Was an diesen Gerüchten dran ist, konnte bis heute nicht geklärt werden. General Sufian ist seit dem 8. April 2003 nie wieder aufgetaucht – weder lebendig noch tot. Soweit bekannt haben sich die Agenten des früheren militärischen Sicherheitsdienstes Al-Amn al-´Askari nicht zu dem Fall geäußert. Wenn General Sufian tatsächlich den „Bagdad Defence Plan“ an die US-Geheimdienste weitergab, würde das den Bundesnachrichtendienst entlasten, es sei denn, der BND hätte den Kontakt zwischen Sufian und den Amerikanern hergestellt oder die US-Geheimdienste hätten den Verteidigungsplan aus mehreren Quellen gleichzeitig bekommen.
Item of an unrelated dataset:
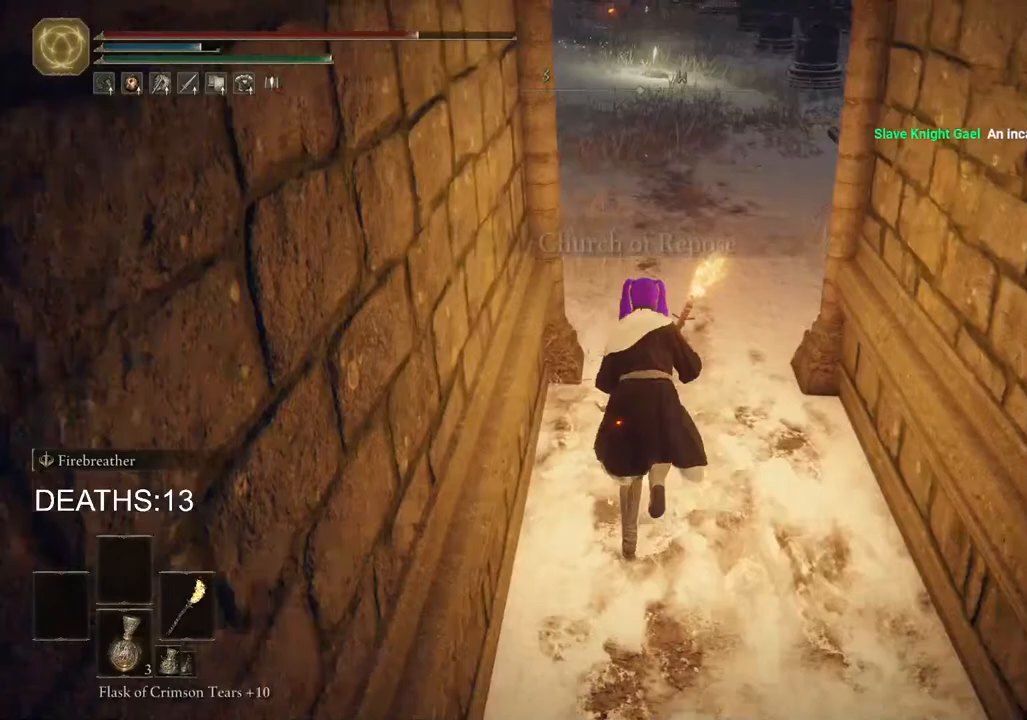
{"buttons": [], "left_stick": "up", "right_stick": "center", "events": [[167, "CROSS", "down"], [300, "CROSS", "up"], [383, "CIRCLE", "up"]]}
Von dem offiziellen Bericht der Bundesregierung zu den BND-Aktivitäten im Irak gibt es bisher drei Versionen: ein 90-Seiten-Exemplar für die dumme Öffentlichkeit, eine 140-Seiten VS-NfD-Ausgabe für „normale“ Bundestagsabgeordnete und ein fast 300-seitiges Geheimdokument für die exklusiven Mitglieder des Parlamentarischen Kontrollgremiums (PKG) und die Fraktionsvorsitzenden im Bundestag. Jetzt fehlt noch die vierte Textvariante in Form eines Abschlußberichtes eines parlamentarischen Untersuchungsausschusses.

Gerhard Piper ist Mitarbeiter des Berliner Informationszentrums für Transatlantische Sicherheit (BITS).